For Africa not to be on the losing end, Talent partnerships will have to be guided by two major imperatives. On the one hand, the necessity to favour long-term vision over short-termism. On the other hand, the necessity to factor into the same equation EU demand, Africa’s supply and its needs in terms of skilled manpower. In order to meet both requirements and to shy away from Africa-focussed initiatives unilaterally conceived by the EU such as the Africa-Europe Alliance for Sustainable Investments and Jobs, innovative and coordinated actions must be carried out. Albeit a lengthy process, having systematic joint ex-ante impact assessments conducted by European and African sides appears of particular relevance as these exercises aim to scrutinize policies or programmes potential effects, notably socioeconomic ones, through prospective analysis. Wherever pertinent and feasible, these assessments will be carried out at the following levels:
- National level by an African country and a European one considering forging such a partnership together;
- Continental level by the African Union Commission (AUC) and the European Commission.

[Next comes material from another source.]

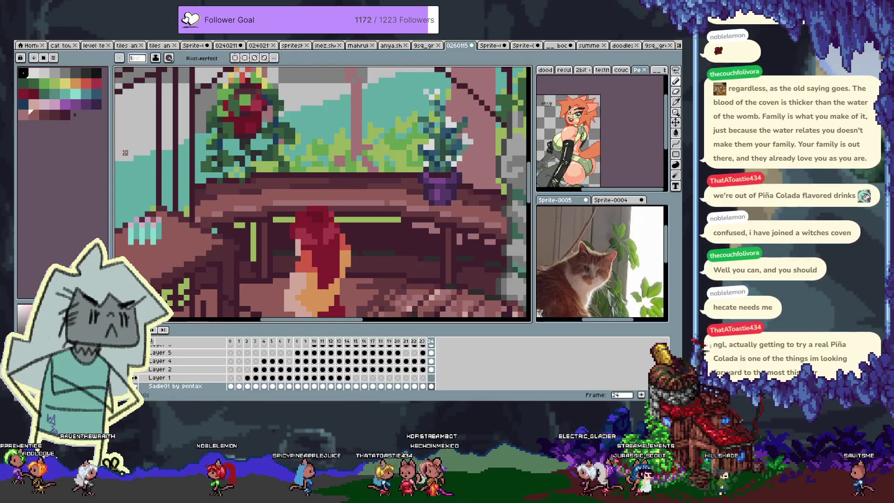
alt+click(288, 189)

Having ex-ante impact assessments done by the AUC and the EC would add value inasmuch as these organisations may have a better overview of African and European countries likely to be interested in entering a Talent Partnership and may be able to present Talent Partnerships’ impact on a much larger scale. Regardless of the level, the availability and reliability of data will determine the quality of these impact assessments.
“Albeit a lengthy process, having systematic joint ex-ante impact assessments conducted by European and African sides appears of particular relevance”.
Talent Partnerships should therefore be seen at the same time as an opportunity and a test for the strengthened partnership between Europe and Africa. An opportunity for both sides to jointly respond to their respective needs and a test as regards their ability to do so.